§ Your goal:
Please return every record exactly as written, leaving out the pictures.

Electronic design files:

○ ○ ○ ○ ○ ○ ○

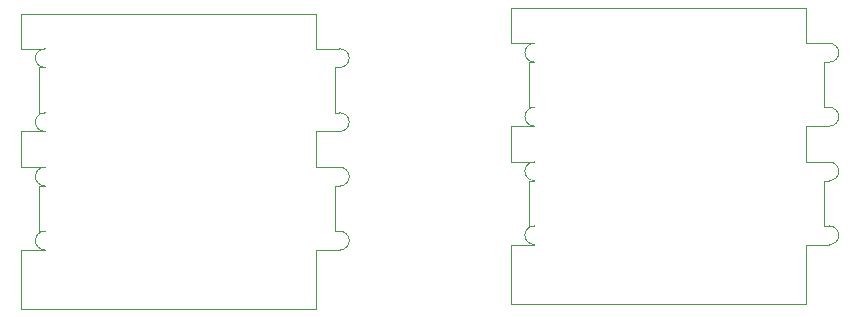
<source format=gbr>
%TF.GenerationSoftware,KiCad,Pcbnew,(6.0.8-1)-1*%
%TF.CreationDate,2022-10-31T23:33:37-07:00*%
%TF.ProjectId,bigger_test_files,62696767-6572-45f7-9465-73745f66696c,rev?*%
%TF.SameCoordinates,Original*%
%TF.FileFunction,Profile,NP*%
%FSLAX46Y46*%
G04 Gerber Fmt 4.6, Leading zero omitted, Abs format (unit mm)*
G04 Created by KiCad (PCBNEW (6.0.8-1)-1) date 2022-10-31 23:33:37*
%MOMM*%
%LPD*%
G01*
G04 APERTURE LIST*
%TA.AperFunction,Profile*%
%ADD10C,0.100000*%
%TD*%
G04 APERTURE END LIST*
D10*
X210960000Y-71370722D02*
X210960000Y-66377305D01*
X185960000Y-66377305D02*
X185960000Y-71370722D01*
X212520000Y-64797305D02*
X212520000Y-60960000D01*
X187960000Y-66375551D02*
X187960000Y-66377305D01*
X187960000Y-66377305D02*
X185960000Y-66377305D01*
X185960000Y-71370722D02*
X210960000Y-71370722D01*
X210960000Y-46370722D02*
X185960000Y-46370722D01*
X188012608Y-64797305D02*
G75*
G03*
X187960000Y-66375551I-52607J-788246D01*
G01*
X188012608Y-49351380D02*
G75*
G03*
X187960000Y-50929626I-52612J-788246D01*
G01*
X187520000Y-60960000D02*
X187520000Y-64797305D01*
X212960000Y-50929634D02*
G75*
G03*
X212907392Y-49351380I0J790004D01*
G01*
X187960000Y-60960000D02*
X187520000Y-60960000D01*
X188012608Y-59380000D02*
G75*
G03*
X187960000Y-60958246I-52612J-788246D01*
G01*
X187960000Y-56348685D02*
X185960000Y-56348685D01*
X210960000Y-66377305D02*
X212960000Y-66377305D01*
X187520000Y-54768685D02*
X187907392Y-54768685D01*
X188012608Y-54768685D02*
G75*
G03*
X187960000Y-56346931I-52607J-788246D01*
G01*
X212960000Y-56346928D02*
G75*
G03*
X212907392Y-54768685I-10J789998D01*
G01*
X187520000Y-50931380D02*
X187520000Y-54768685D01*
X212960000Y-60960000D02*
X212960000Y-60958246D01*
X187960000Y-50931380D02*
X187520000Y-50931380D01*
X185960000Y-59380000D02*
X187907392Y-59380000D01*
X210960000Y-49351380D02*
X210960000Y-46370722D01*
X187960000Y-50929626D02*
X187960000Y-50931380D01*
X212907392Y-54768685D02*
X212520000Y-54768685D01*
X212907392Y-49351380D02*
X210960000Y-49351380D01*
X212960000Y-50931380D02*
X212960000Y-50929626D01*
X212960000Y-66377305D02*
X212960000Y-66375551D01*
X212520000Y-50931380D02*
X212960000Y-50931380D01*
X187960000Y-56346931D02*
X187960000Y-56348685D01*
X212520000Y-54768685D02*
X212520000Y-50931380D01*
X212520000Y-60960000D02*
X212960000Y-60960000D01*
X212960000Y-56348685D02*
X212960000Y-56346931D01*
X210960000Y-59380000D02*
X210960000Y-56348685D01*
X212907392Y-59380000D02*
X210960000Y-59380000D01*
X212960000Y-60958252D02*
G75*
G03*
X212907392Y-59380000I-20J790002D01*
G01*
X185960000Y-46370722D02*
X185960000Y-49351380D01*
X185960000Y-49351380D02*
X187907392Y-49351380D01*
X212960000Y-66375549D02*
G75*
G03*
X212907392Y-64797305I0J789999D01*
G01*
X187520000Y-64797305D02*
X187907392Y-64797305D01*
X187960000Y-60958246D02*
X187960000Y-60960000D01*
X210960000Y-56348685D02*
X212960000Y-56348685D01*
X185960000Y-56348685D02*
X185960000Y-59380000D01*
X212907392Y-64797305D02*
X212520000Y-64797305D01*
X252405000Y-70920000D02*
X252405000Y-65926583D01*
X227405000Y-70920000D02*
X252405000Y-70920000D01*
X227405000Y-65926583D02*
X227405000Y-70920000D01*
X229405000Y-65926583D02*
X227405000Y-65926583D01*
X229405000Y-65924829D02*
X229405000Y-65926583D01*
X229457608Y-64346585D02*
G75*
G03*
X229405000Y-65924829I-52608J-788245D01*
G01*
X228965000Y-64346583D02*
X229352392Y-64346583D01*
X228965000Y-60509278D02*
X228965000Y-64346583D01*
X229405000Y-60509278D02*
X228965000Y-60509278D01*
X229405000Y-60507524D02*
X229405000Y-60509278D01*
X229457609Y-58929270D02*
G75*
G03*
X229405000Y-60507524I-52609J-788250D01*
G01*
X227405000Y-58929278D02*
X229352392Y-58929278D01*
X227405000Y-55897963D02*
X227405000Y-58929278D01*
X229405000Y-55897963D02*
X227405000Y-55897963D01*
X229405000Y-55896209D02*
X229405000Y-55897963D01*
X229457608Y-54317965D02*
G75*
G03*
X229405000Y-55896209I-52608J-788245D01*
G01*
X228965000Y-54317963D02*
X229352392Y-54317963D01*
X228965000Y-50480658D02*
X228965000Y-54317963D01*
X229405000Y-50480658D02*
X228965000Y-50480658D01*
X229405000Y-50478904D02*
X229405000Y-50480658D01*
X229457609Y-48900650D02*
G75*
G03*
X229405000Y-50478904I-52609J-788250D01*
G01*
X227405000Y-48900658D02*
X229352392Y-48900658D01*
X227405000Y-45920000D02*
X227405000Y-48900658D01*
X252405000Y-45920000D02*
X227405000Y-45920000D01*
X252405000Y-48900658D02*
X252405000Y-45920000D01*
X254352392Y-48900658D02*
X252405000Y-48900658D01*
X254405000Y-50478896D02*
G75*
G03*
X254352392Y-48900658I0J789996D01*
G01*
X254405000Y-50480658D02*
X254405000Y-50478904D01*
X253965000Y-50480658D02*
X254405000Y-50480658D01*
X253965000Y-54317963D02*
X253965000Y-50480658D01*
X254352392Y-54317963D02*
X253965000Y-54317963D01*
X254405000Y-55896191D02*
G75*
G03*
X254352392Y-54317963I0J789991D01*
G01*
X254405000Y-55897963D02*
X254405000Y-55896209D01*
X252405000Y-55897963D02*
X254405000Y-55897963D01*
X252405000Y-58929278D02*
X252405000Y-55897963D01*
X254352392Y-58929278D02*
X252405000Y-58929278D01*
X254405000Y-60507476D02*
G75*
G03*
X254352392Y-58929278I0J789976D01*
G01*
X254405000Y-60509278D02*
X254405000Y-60507524D01*
X253965000Y-60509278D02*
X254405000Y-60509278D01*
X253965000Y-64346583D02*
X253965000Y-60509278D01*
X254352392Y-64346583D02*
X253965000Y-64346583D01*
X254405000Y-65924831D02*
G75*
G03*
X254352392Y-64346583I0J790001D01*
G01*
X254405000Y-65926583D02*
X254405000Y-65924829D01*
X252405000Y-65926583D02*
X254405000Y-65926583D01*
M02*

</source>
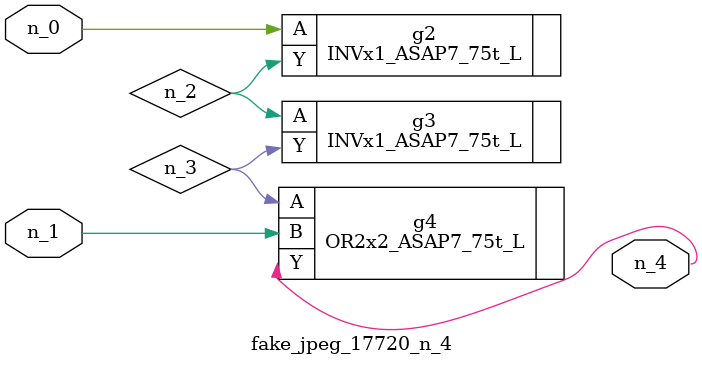
<source format=v>
module fake_jpeg_17720_n_4 (n_0, n_1, n_4);

input n_0;
input n_1;

output n_4;

wire n_2;
wire n_3;

INVx1_ASAP7_75t_L g2 ( 
.A(n_0),
.Y(n_2)
);

INVx1_ASAP7_75t_L g3 ( 
.A(n_2),
.Y(n_3)
);

OR2x2_ASAP7_75t_L g4 ( 
.A(n_3),
.B(n_1),
.Y(n_4)
);


endmodule
</source>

○ ○ ○ ○ ○ ○ ○

§ Output of the task:
<source format=gbr>
%TF.GenerationSoftware,KiCad,Pcbnew,(6.0.8-1)-1*%
%TF.CreationDate,2022-10-31T23:33:37-07:00*%
%TF.ProjectId,bigger_test_files,62696767-6572-45f7-9465-73745f66696c,rev?*%
%TF.SameCoordinates,Original*%
%TF.FileFunction,Profile,NP*%
%FSLAX46Y46*%
G04 Gerber Fmt 4.6, Leading zero omitted, Abs format (unit mm)*
G04 Created by KiCad (PCBNEW (6.0.8-1)-1) date 2022-10-31 23:33:37*
%MOMM*%
%LPD*%
G01*
G04 APERTURE LIST*
%TA.AperFunction,Profile*%
%ADD10C,0.100000*%
%TD*%
G04 APERTURE END LIST*
D10*
X210960000Y-71370722D02*
X210960000Y-66377305D01*
X185960000Y-66377305D02*
X185960000Y-71370722D01*
X212520000Y-64797305D02*
X212520000Y-60960000D01*
X187960000Y-66375551D02*
X187960000Y-66377305D01*
X187960000Y-66377305D02*
X185960000Y-66377305D01*
X185960000Y-71370722D02*
X210960000Y-71370722D01*
X210960000Y-46370722D02*
X185960000Y-46370722D01*
X188012608Y-64797305D02*
G75*
G03*
X187960000Y-66375551I-52607J-788246D01*
G01*
X188012608Y-49351380D02*
G75*
G03*
X187960000Y-50929626I-52612J-788246D01*
G01*
X187520000Y-60960000D02*
X187520000Y-64797305D01*
X212960000Y-50929634D02*
G75*
G03*
X212907392Y-49351380I0J790004D01*
G01*
X187960000Y-60960000D02*
X187520000Y-60960000D01*
X188012608Y-59380000D02*
G75*
G03*
X187960000Y-60958246I-52612J-788246D01*
G01*
X187960000Y-56348685D02*
X185960000Y-56348685D01*
X210960000Y-66377305D02*
X212960000Y-66377305D01*
X187520000Y-54768685D02*
X187907392Y-54768685D01*
X188012608Y-54768685D02*
G75*
G03*
X187960000Y-56346931I-52607J-788246D01*
G01*
X212960000Y-56346928D02*
G75*
G03*
X212907392Y-54768685I-10J789998D01*
G01*
X187520000Y-50931380D02*
X187520000Y-54768685D01*
X212960000Y-60960000D02*
X212960000Y-60958246D01*
X187960000Y-50931380D02*
X187520000Y-50931380D01*
X185960000Y-59380000D02*
X187907392Y-59380000D01*
X210960000Y-49351380D02*
X210960000Y-46370722D01*
X187960000Y-50929626D02*
X187960000Y-50931380D01*
X212907392Y-54768685D02*
X212520000Y-54768685D01*
X212907392Y-49351380D02*
X210960000Y-49351380D01*
X212960000Y-50931380D02*
X212960000Y-50929626D01*
X212960000Y-66377305D02*
X212960000Y-66375551D01*
X212520000Y-50931380D02*
X212960000Y-50931380D01*
X187960000Y-56346931D02*
X187960000Y-56348685D01*
X212520000Y-54768685D02*
X212520000Y-50931380D01*
X212520000Y-60960000D02*
X212960000Y-60960000D01*
X212960000Y-56348685D02*
X212960000Y-56346931D01*
X210960000Y-59380000D02*
X210960000Y-56348685D01*
X212907392Y-59380000D02*
X210960000Y-59380000D01*
X212960000Y-60958252D02*
G75*
G03*
X212907392Y-59380000I-20J790002D01*
G01*
X185960000Y-46370722D02*
X185960000Y-49351380D01*
X185960000Y-49351380D02*
X187907392Y-49351380D01*
X212960000Y-66375549D02*
G75*
G03*
X212907392Y-64797305I0J789999D01*
G01*
X187520000Y-64797305D02*
X187907392Y-64797305D01*
X187960000Y-60958246D02*
X187960000Y-60960000D01*
X210960000Y-56348685D02*
X212960000Y-56348685D01*
X185960000Y-56348685D02*
X185960000Y-59380000D01*
X212907392Y-64797305D02*
X212520000Y-64797305D01*
X252405000Y-70920000D02*
X252405000Y-65926583D01*
X227405000Y-70920000D02*
X252405000Y-70920000D01*
X227405000Y-65926583D02*
X227405000Y-70920000D01*
X229405000Y-65926583D02*
X227405000Y-65926583D01*
X229405000Y-65924829D02*
X229405000Y-65926583D01*
X229457608Y-64346585D02*
G75*
G03*
X229405000Y-65924829I-52608J-788245D01*
G01*
X228965000Y-64346583D02*
X229352392Y-64346583D01*
X228965000Y-60509278D02*
X228965000Y-64346583D01*
X229405000Y-60509278D02*
X228965000Y-60509278D01*
X229405000Y-60507524D02*
X229405000Y-60509278D01*
X229457609Y-58929270D02*
G75*
G03*
X229405000Y-60507524I-52609J-788250D01*
G01*
X227405000Y-58929278D02*
X229352392Y-58929278D01*
X227405000Y-55897963D02*
X227405000Y-58929278D01*
X229405000Y-55897963D02*
X227405000Y-55897963D01*
X229405000Y-55896209D02*
X229405000Y-55897963D01*
X229457608Y-54317965D02*
G75*
G03*
X229405000Y-55896209I-52608J-788245D01*
G01*
X228965000Y-54317963D02*
X229352392Y-54317963D01*
X228965000Y-50480658D02*
X228965000Y-54317963D01*
X229405000Y-50480658D02*
X228965000Y-50480658D01*
X229405000Y-50478904D02*
X229405000Y-50480658D01*
X229457609Y-48900650D02*
G75*
G03*
X229405000Y-50478904I-52609J-788250D01*
G01*
X227405000Y-48900658D02*
X229352392Y-48900658D01*
X227405000Y-45920000D02*
X227405000Y-48900658D01*
X252405000Y-45920000D02*
X227405000Y-45920000D01*
X252405000Y-48900658D02*
X252405000Y-45920000D01*
X254352392Y-48900658D02*
X252405000Y-48900658D01*
X254405000Y-50478896D02*
G75*
G03*
X254352392Y-48900658I0J789996D01*
G01*
X254405000Y-50480658D02*
X254405000Y-50478904D01*
X253965000Y-50480658D02*
X254405000Y-50480658D01*
X253965000Y-54317963D02*
X253965000Y-50480658D01*
X254352392Y-54317963D02*
X253965000Y-54317963D01*
X254405000Y-55896191D02*
G75*
G03*
X254352392Y-54317963I0J789991D01*
G01*
X254405000Y-55897963D02*
X254405000Y-55896209D01*
X252405000Y-55897963D02*
X254405000Y-55897963D01*
X252405000Y-58929278D02*
X252405000Y-55897963D01*
X254352392Y-58929278D02*
X252405000Y-58929278D01*
X254405000Y-60507476D02*
G75*
G03*
X254352392Y-58929278I0J789976D01*
G01*
X254405000Y-60509278D02*
X254405000Y-60507524D01*
X253965000Y-60509278D02*
X254405000Y-60509278D01*
X253965000Y-64346583D02*
X253965000Y-60509278D01*
X254352392Y-64346583D02*
X253965000Y-64346583D01*
X254405000Y-65924831D02*
G75*
G03*
X254352392Y-64346583I0J790001D01*
G01*
X254405000Y-65926583D02*
X254405000Y-65924829D01*
X252405000Y-65926583D02*
X254405000Y-65926583D01*
M02*

</source>
<source format=v>
module fake_jpeg_17720_n_4 (n_0, n_1, n_4);

input n_0;
input n_1;

output n_4;

wire n_2;
wire n_3;

INVx1_ASAP7_75t_L g2 ( 
.A(n_0),
.Y(n_2)
);

INVx1_ASAP7_75t_L g3 ( 
.A(n_2),
.Y(n_3)
);

OR2x2_ASAP7_75t_L g4 ( 
.A(n_3),
.B(n_1),
.Y(n_4)
);


endmodule
</source>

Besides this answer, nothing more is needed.